Lübeck: City of Seven Spires

By Megan Hulshizer

In Hamburg there is a saying: Für einen echten Hamburger gibt es in Hamburg sowieso nie schlechtes Wetter, nur falsche Kleidung (for a real Hamburger, in Hamburg there is no bad weather, only wrong clothes).

Even though the forecast predicted cold, grey, rainy weather, a group of us decided to brave the weather and take a train north to Lübeck for a Saturday adventure. Fortunately, we were greeted with blue skies and an insane sunset that evening. This further supports our claims to never trust the local weather apps and just hope for the best.

Upon arrival in Lübeck, we came across the Holsten Gate, which is a symbol for the city. As we took fun pictures in front of the gate, a group of tipsy revelers passed by and threw confetti in the air – clearly celebrating something at 11 am. We were a bit confused but as we walked around and saw more and more, we realized it was the traditional celebration of university students during their first week of school.
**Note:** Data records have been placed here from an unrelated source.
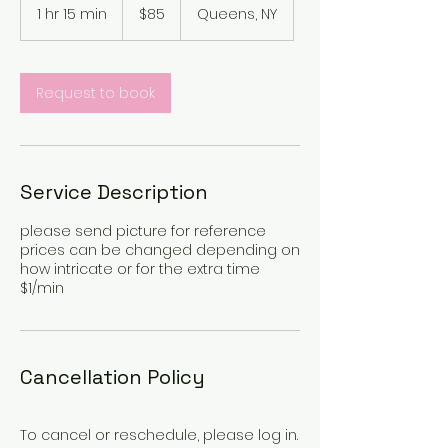
US
1 hr 15 min
1
$85
Queens, NY
dollars
h
1
5
m
Request to book
i
n
Service Description
please send picture for reference
prices can be changed depending on
how intricate or for the extra time
$1/min
Cancellation Policy
To cancel or reschedule, please log in.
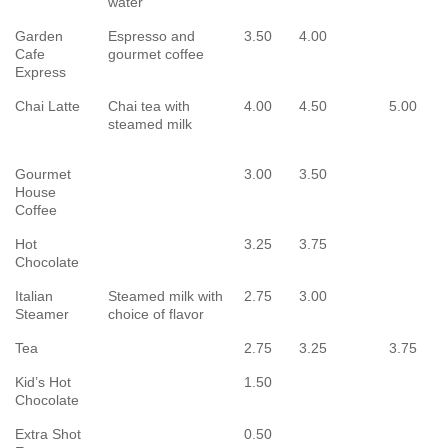
water
Garden
Espresso and
3.50
4.00
Cafe
gourmet coffee
Express
Chai Latte
Chai tea with
4.00
4.50
5.00
steamed milk
Gourmet
3.00
3.50
House
Coffee
Hot
3.25
3.75
Chocolate
Italian
Steamed milk with
2.75
3.00
Steamer
choice of flavor
Tea
2.75
3.25
3.75
Kid’s Hot
1.50
Chocolate
Extra Shot
0.50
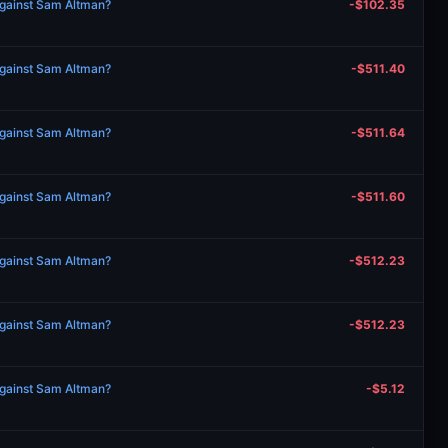
against Sam Altman?
-$102.35
against Sam Altman?
-$511.40
against Sam Altman?
-$511.64
against Sam Altman?
-$511.60
against Sam Altman?
-$512.23
against Sam Altman?
-$512.23
against Sam Altman?
-$5.12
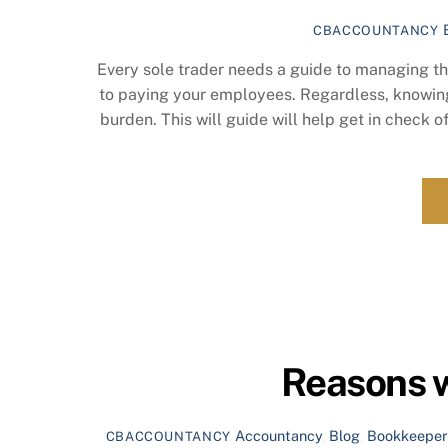
CBACCOUNTANCY
Every sole trader needs a guide to managing the
to paying your employees. Regardless, knowing 
burden. This will guide will help get in check o
Reasons w
Accountancy
,
Blog
,
Bookkeeper
CBACCOUNTANCY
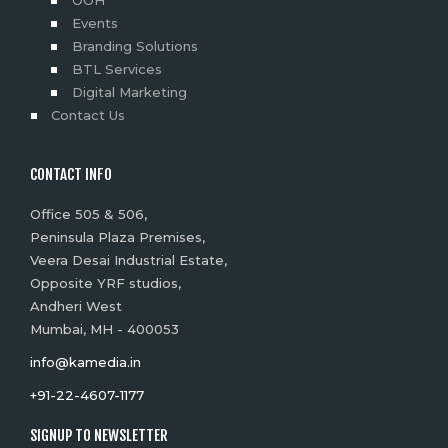
Events
Branding Solutions
BTL Services
Digital Marketing
Contact Us
CONTACT INFO
Office 505 & 506,
Peninsula Plaza Premises,
Veera Desai Industrial Estate,
Opposite YRF studios,
Andheri West
Mumbai, MH - 400053
info@kamedia.in
+91-22-4607-1177
SIGNUP TO NEWSLETTER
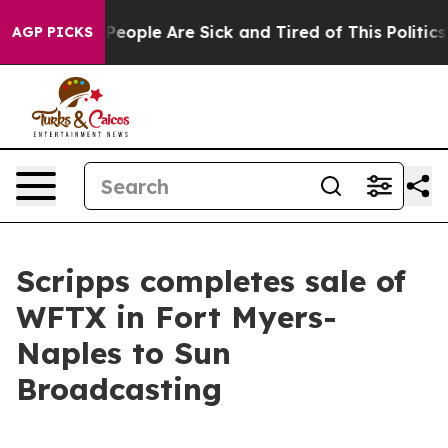
igan Win: “People Are Sick and Tired of This Politics o
AGP PICKS
Scripps completes sale of
WFTX in Fort Myers-
Naples to Sun
Broadcasting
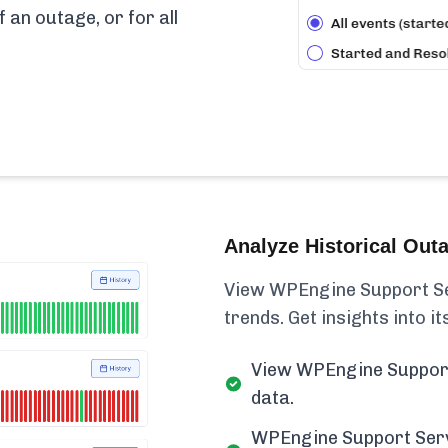
f an outage, or for all
Analyze Historical Out
View WPEngine Support Serv
trends. Get insights into its
View WPEngine Support 
data.
WPEngine Support Servi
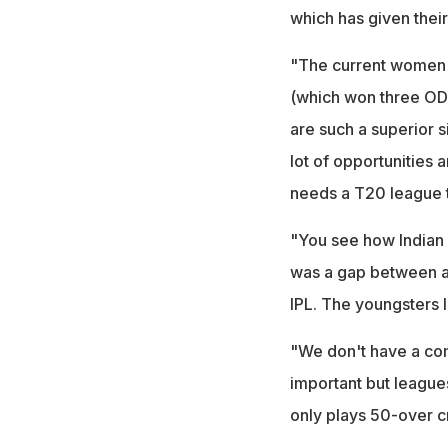
which has given their
"The current women's
(which won three OD
are such a superior 
lot of opportunities 
needs a T20 league t
"You see how Indian m
was a gap between an
IPL. The youngsters 
"We don't have a comp
important but league
only plays 50-over c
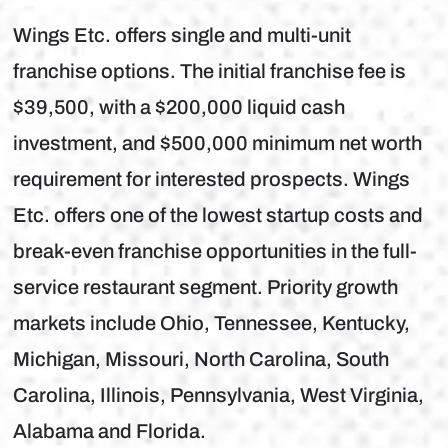
Wings Etc. offers single and multi-unit
franchise options. The initial franchise fee is
$39,500, with a $200,000 liquid cash
investment, and $500,000 minimum net worth
requirement for interested prospects. Wings
Etc. offers one of the lowest startup costs and
break-even franchise opportunities in the full-
service restaurant segment. Priority growth
markets include Ohio, Tennessee, Kentucky,
Michigan, Missouri, North Carolina, South
Carolina, Illinois, Pennsylvania, West Virginia,
Alabama and Florida.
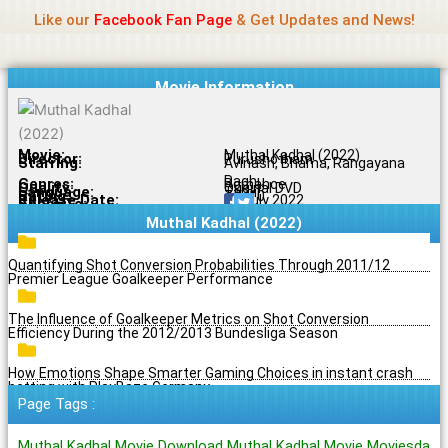
Name Of Quality
Jio Rockers
Skip
Like our
Facebook Fan Page
& Get Updates and News!
to
content
Movie Information
Movie:
Muthal Kadhal (2022)
Director:
Purushotham
Starring:
Avinash, Bhama, Rangayana
Raghu
Genres:
Romance
Quality:
Original DVD
Language:
Tamil
Rating:
7.5/10
Release Date:
20 July 2022
Share To:
Muthal Kadhal (2022)
Quantifying Shot Conversion Probabilities Through 2011/12
Premier League Goalkeeper Performance
The Influence of Goalkeeper Metrics on Shot Conversion
Efficiency During the 2012/2013 Bundesliga Season
How Emotions Shape Smarter Gaming Choices in instant crash
betting with PlayBaze Germany
Page Tags :
Muthal Kadhal Movie Download Muthal Kadhal Movie Moviesda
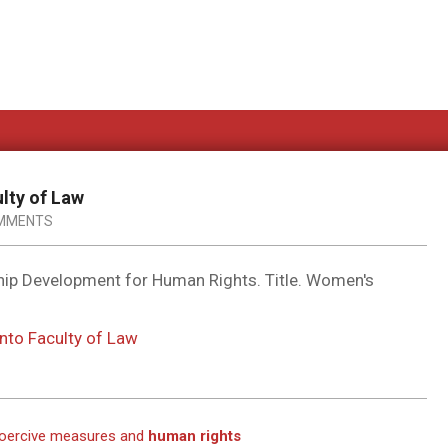
ulty of Law
MMENTS
hip Development for Human Rights. Title. Women's
onto Faculty of Law
 coercive measures and
human rights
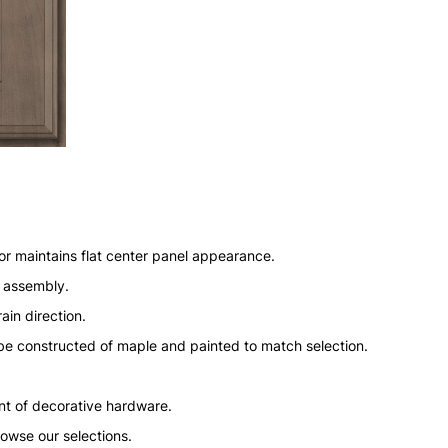
or maintains flat center panel appearance.
n assembly.
ain direction.
l be constructed of maple and painted to match selection.
nt of decorative hardware.
rowse our selections.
They wear funny hats and/or clothes, and have to complete different challenges and drink a lot.

We wandered through the main square by the Rathaus and found ourselves in a marzipan shop with many delicious looking treats and snacks. It made me so excited for the Christmas markets that soon will be flooding the whole country.

Then we visited St. Marienkirche, which houses a very interesting astronomical clock. When the bell strikes, miniature people of all nationalities (depicted in a slightly non-PC way) come out and are blessed by a miniature Jesus. Also inside they show destroyed bells from when the church was bombed during World War II.

We needed to have lunch and warm up a bit, so we stopped at Cafe Calma and I had an amazing cafe Baileys and a pumpkin-apple-coconut milk soup. I offended the waitress horribly by being unable to eat it all, but in my defense I asked if I could get the appetizer size and was turned down.

Our group visited the beautiful Lübeck cathedral before stopping at Thomas Mann’s home. He is a Nobel prize-winning author who’s most famous work, Buddenbrooks, is inspired by his family’s home in Lübeck. We wandered the cute streets of the city, which has beautiful, brightly colored buildings, and had a snack at the Fisch-hutte. Despite my general “meh-ness” toward seafood, I had an amazing fried fish sandwich that is pushing me closer to accepting seafood as an option for dinner. (I did have a Hamburg fish breakfast at school the other day, and I must say I am not yet sold on seafood for breakfast).

Finally it was time for a drink, so we went to Cafe & Bar Celona, because it was right along the water and we could watch the sunset over the city. They also had wifi so I could check my football scores, which is incredibly important to me. However, the others did not seem to understand that OU/TX weekend overshadows everything.

It was such a beautiful city, and along with my amazing friends, I had a wonderful weekend exploring more of the north. I’ve been told many times that I’ll have to return when the weather is nicer so I can experience the beach, and now I know that I must go!